* _HOW TO COMPLETE THIS TASK_
Retype the entries word for word, beginning at the start and stopping after the line that contains "List the labels". Leave the pictures out.

* _TASK MATERIAL_

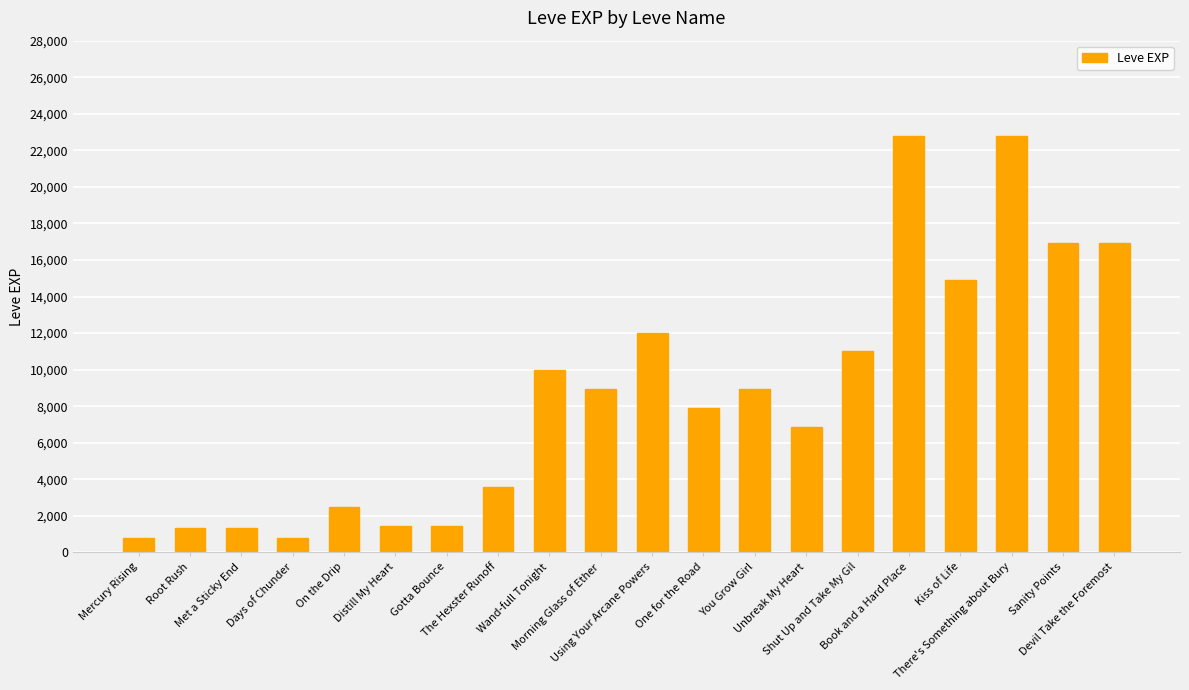

How many bars are there in total?

20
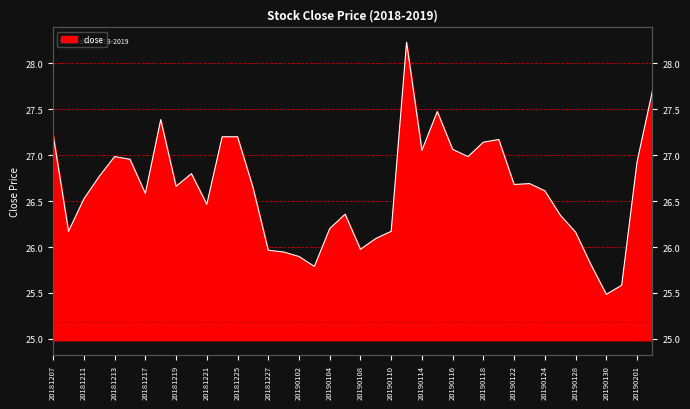

List the labels in order of value, largest first.

20190111, 20190211, 20190115, 20181218, 20181207, 20181224, 20181225, 20190121, 20190118, 20190116, 20190114, 20181213, 20190117, 20181214, 20190201, 20181220, 20181212, 20190123, 20190122, 20181219, 20181226, 20190124, 20181217, 20181211, 20181221, 20190107, 20190125, 20190104, 20181210, 20190110, 20190128, 20190109, 20190108, 20181227, 20181228, 20190102, 20190129, 20190103, 20190131, 20190130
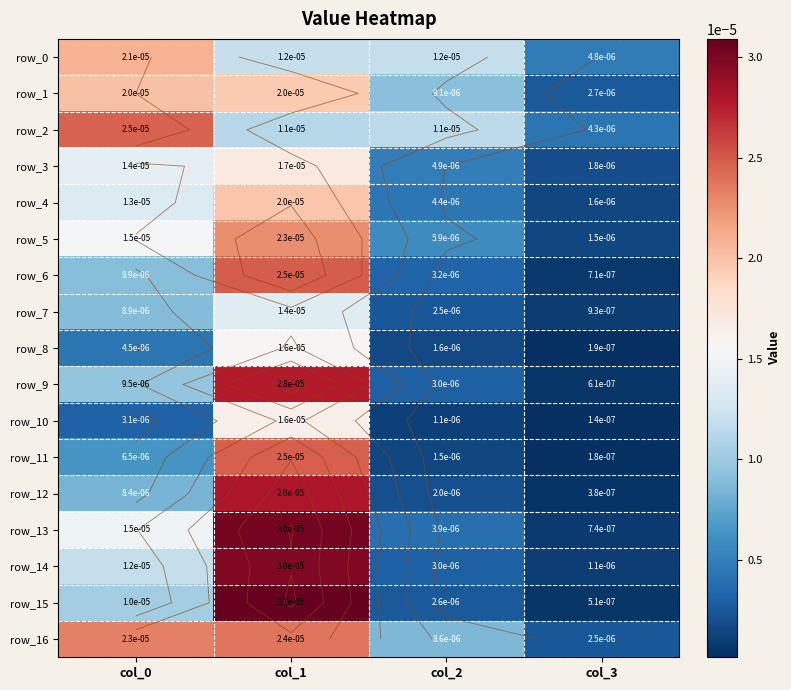

Between col_3 and col_0, which is larger?

col_0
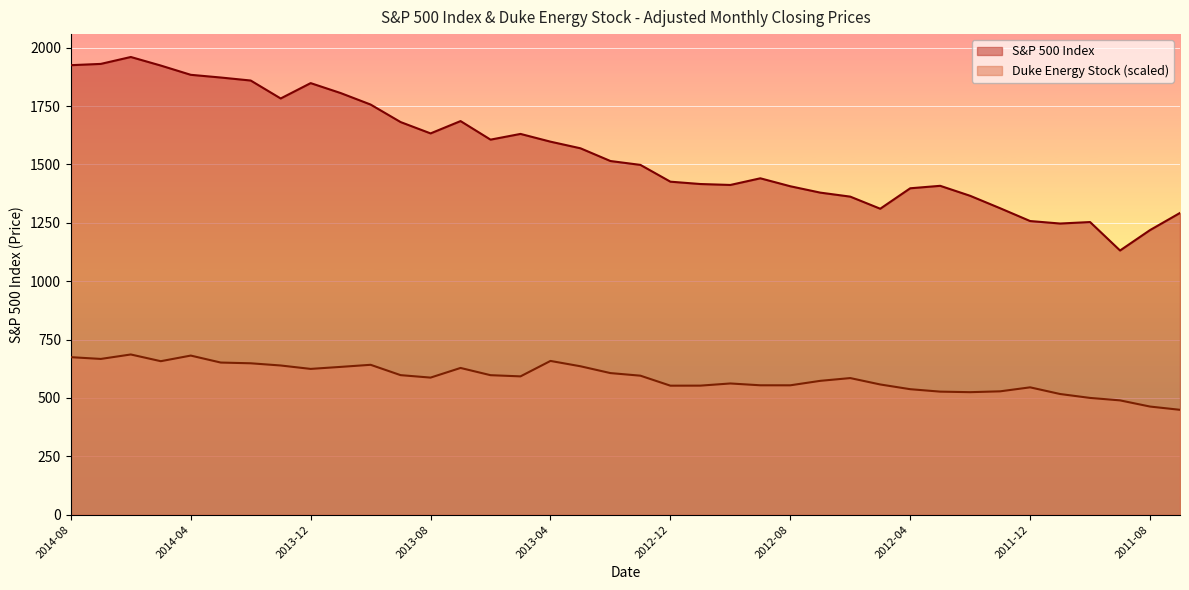

What are all the series names shown in the legend?

S&P 500 Index, Duke Energy Stock (scaled)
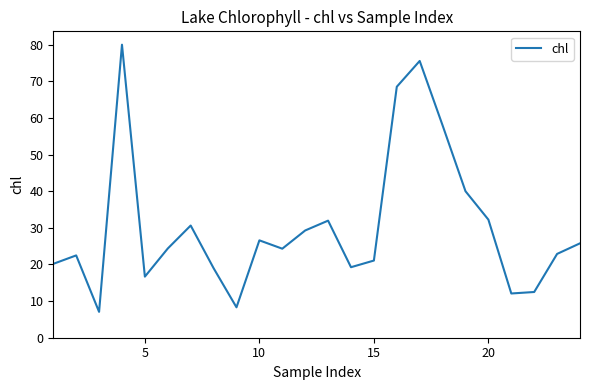

What is the difference between the maximum and minimum values?

72.9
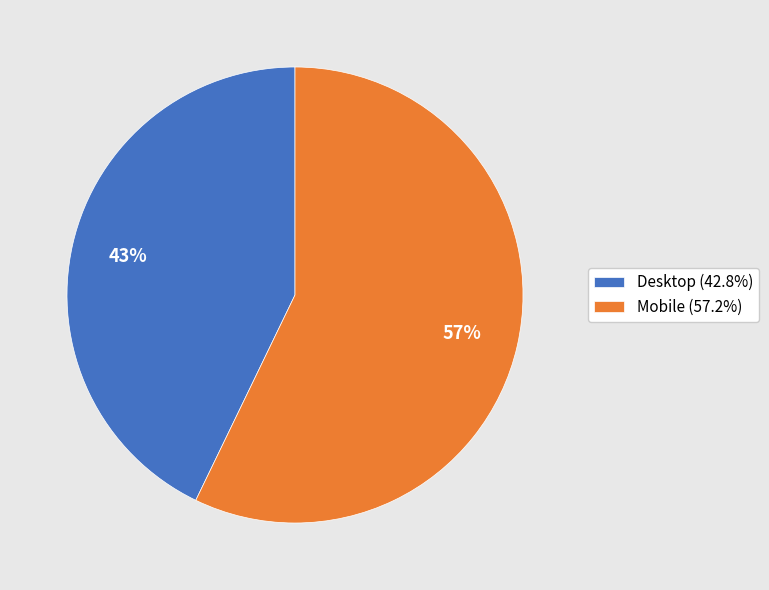

To the nearest percent, what is the difference between the largest and smallest slice percentages?

14%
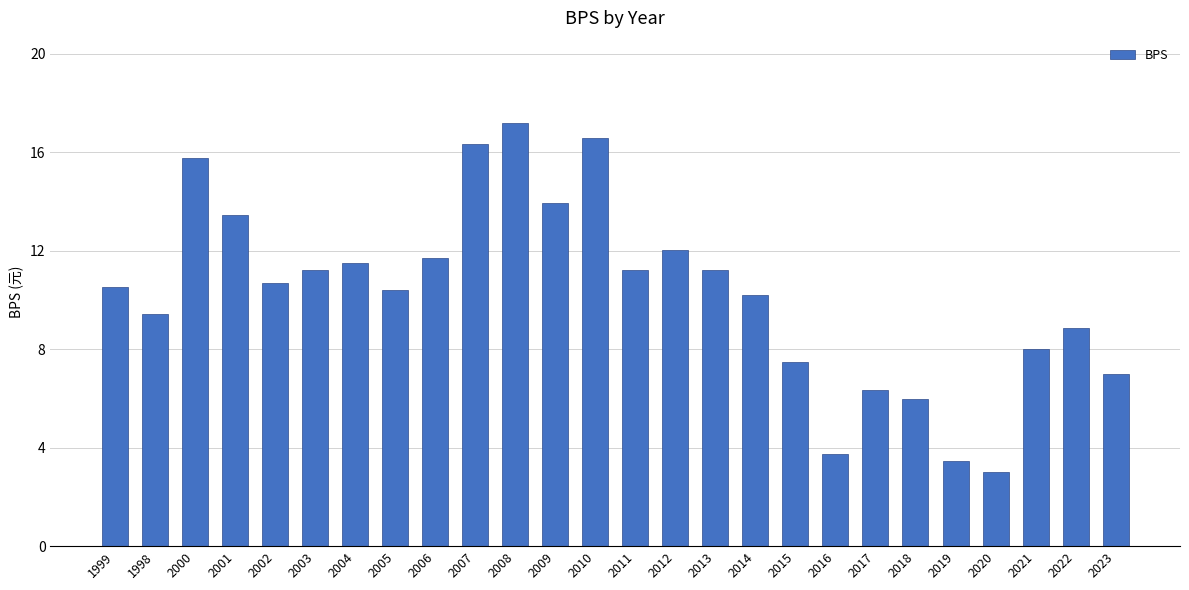

Between 2015 and 2013, which is larger?

2013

* _EXPECTED ANSWER_
How many bars are there in total?

20

List the labels in order of value, largest first.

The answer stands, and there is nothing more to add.